## WHAT THE TASK REQUIRES
All of the records must be set down again word for word.

(Stored data entries)
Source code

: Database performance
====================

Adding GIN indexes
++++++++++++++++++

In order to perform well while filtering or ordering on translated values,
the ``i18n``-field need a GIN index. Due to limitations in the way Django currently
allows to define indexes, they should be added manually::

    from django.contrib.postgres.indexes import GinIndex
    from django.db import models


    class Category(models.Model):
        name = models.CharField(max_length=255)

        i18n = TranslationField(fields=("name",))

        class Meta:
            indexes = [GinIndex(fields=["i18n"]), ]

## ANSWER SPACE
Source code

: Database performance
====================

Adding GIN indexes
++++++++++++++++++

In order to perform well while filtering or ordering on translated values,
the ``i18n``-field need a GIN index. Due to limitations in the way Django currently
allows to define indexes, they should be added manually::

    from django.contrib.postgres.indexes import GinIndex
    from django.db import models


    class Category(models.Model):
        name = models.CharField(max_length=255)

        i18n = TranslationField(fields=("name",))

        class Meta:
            indexes = [GinIndex(fields=["i18n"]), ]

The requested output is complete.